As hugh3 mentioned in a sibling comment (http://news.ycombinator.com/item?id=2479211), 'making "optimal decisions" in some defined state space where the quality of various options is evaluable is a really different problem to general intelligence'. While I definitely agree with this statement to some extent (namely, a powerful MCAIXI setup is not necessarily going to display any intelligence that's remotely human, at least without a lot of other stuff going on in the system), the concerning thing is that it should almost certainly be enough to get a system reasoning about its own design, since its code is a well defined state space where quality is evaluable (depending how the programmer decides to have it evaluate quality).
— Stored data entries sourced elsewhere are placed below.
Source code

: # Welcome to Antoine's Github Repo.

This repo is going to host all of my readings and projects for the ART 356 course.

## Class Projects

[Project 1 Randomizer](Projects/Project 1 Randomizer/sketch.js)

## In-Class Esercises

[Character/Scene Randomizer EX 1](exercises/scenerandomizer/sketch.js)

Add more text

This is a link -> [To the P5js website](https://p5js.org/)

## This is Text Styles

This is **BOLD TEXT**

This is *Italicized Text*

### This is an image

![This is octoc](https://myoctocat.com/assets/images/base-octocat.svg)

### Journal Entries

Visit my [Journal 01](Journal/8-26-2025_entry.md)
To end up with a dangerous runaway "AI" on our hands, we don't need AI that we'd consider intelligent or useful. All it takes for a runaway is an AI that is good at improving itself, working effectively at optimizing a metric that approximates "get better at improving yourself". AIXI approximations should be plenty powerful to do this with the amount of computing power we'll have in ~20 or 30 years (at the very least, there's a big enough chance that we really have to take it seriously).
This is one of the reasons Eliezer Yudkowsky is so keen on extending decision theory, so that we can get some idea what we should be actually be trying to approximate in order to have a decent shot at doing self-improvement safely.
The best way to sum up my concern is that (unboundedly) self-improving programs make up a tiny fraction of program-space that we can't quite hit with today's technology. Of that sliver of program space, there's a much smaller sliver that contains "programs that won't kill us." There's another sliver that contains "programs that have useful side effects". We need to make sure that the first "AI" that we create lies in the miniscule intersection, "self improving programs that do something useful [1] and won't kill us", and that's a terrifyingly small target to shoot at, so we had better work strenuously to make sure that when once it's feasible to create any of these programs our aim is good enough to hit the safe and useful ones.
[1] We need to find self improving programs that are useful early on because we'll need to use them as our "shield" against any malicious self-improvers that will inevitably be developed later. There's a significant first-mover advantage in AI, and even a small head start would probably make it difficult or impossible for a second AI to become a global threat if the first AI didn't want to allow it.
For practice, there have been related ideas from D. Bertsekas and R. Rockafellar.
For actual computing, the problem remains the curse of dimensionality: This curse is so bad that, for a brute force approach, which is what AIXI is, or really nearly anything general in stochastic optimal control on big problems, a few more decades of Moore's law still won't scratch the surface.